> WHAT THIS TASK INVOLVES
In the records below, tally the lines that contain the word "para" and give only that number.

___

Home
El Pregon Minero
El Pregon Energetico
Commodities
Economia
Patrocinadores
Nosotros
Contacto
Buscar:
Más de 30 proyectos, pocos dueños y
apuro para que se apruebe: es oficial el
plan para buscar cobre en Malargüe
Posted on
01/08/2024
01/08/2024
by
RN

___

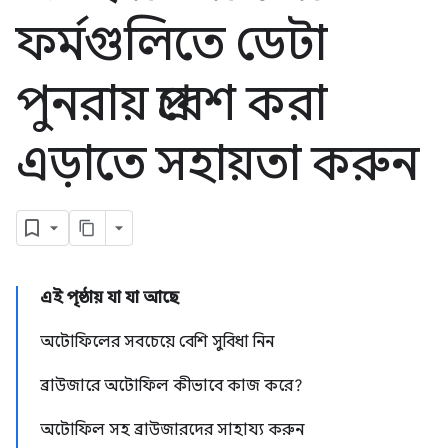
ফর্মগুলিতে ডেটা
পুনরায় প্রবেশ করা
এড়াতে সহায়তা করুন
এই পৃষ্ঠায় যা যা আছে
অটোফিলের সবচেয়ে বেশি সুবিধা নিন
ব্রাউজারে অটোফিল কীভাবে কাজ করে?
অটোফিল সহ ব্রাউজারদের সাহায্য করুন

___

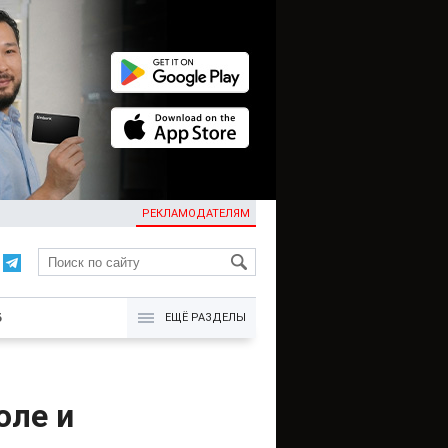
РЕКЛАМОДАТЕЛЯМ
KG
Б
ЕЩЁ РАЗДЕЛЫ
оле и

___

> SOLVED PROBLEM
2